Senators Casey and Blunt, thank you for coming in. I appreciate it. I want to bring in the panel. Mike Murphy, Andrea Mitchell, Stephanie Cutter, and Manu Raju. Alright Andrea, what we've heard today so far. Do you think we're in a position where it looks like the government and particularly, the Obama administration's finally reacting with the urgency that I think a lot of people thought was missing?

ANDREA MITCHELL:

Not clear. It's clear that they've appointed someone, and that's a somewhat controversial appointment, to be in charge and to coordinate. It's not clear to me yet that hospitals all around the country are getting the message. But they have to do drills. Have they done the drills? Do they have the gear? Is it even stocked in these places?
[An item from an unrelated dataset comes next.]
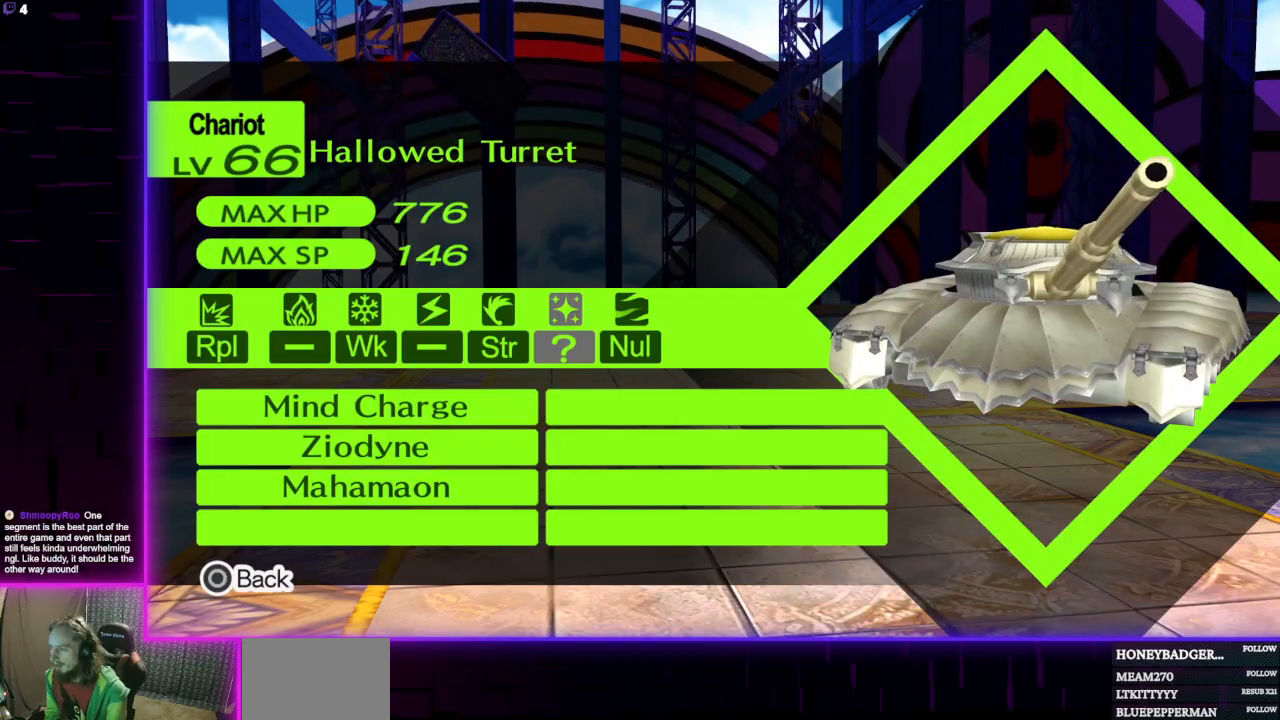
{"buttons": ["B"], "left_stick": "center", "right_stick": "center", "events": [[500, "B", "down"]]}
Will another emergency room in a regional or a local hospital make the same mistakes that Texas made when Mr. Duncan first came in? Because that's where a lot of exposure came. And then, most alarmingly, the fact that the nurses went, by their own account of the records from that hospital, that Nurse Pham, apparently, unless the records are incorrect, went in and out of that isolation area without the proper gear having been given to her.

CHUCK TODD:

Manu, question for our experts over here.

MANU RAJU:

I mean, we're talking about budget cuts and the ability to find a vaccine. I mean, the bottom line is that the NIH still has about, you know, billions of dollars a year that it spends on finding a vaccine. I'm wondering, to what extent do you think the government is to blame for not prioritizing efforts to find a vaccine for Ebola?

CHUCK TODD:

Laurie, why don't you take that?

LAURIE GARRETT:

You know, I think that's very grossly unfair. At least it's targeting the wrong piece of it. Because yes, Project Bioshield was created, the idea was to get incentives for industry to come up with vaccines and so on for Ebola and other key pathogens. And the problem was that no one could convince industry that it was in their interest to build up a huge stockpile simply that might never get used, might never get purchased.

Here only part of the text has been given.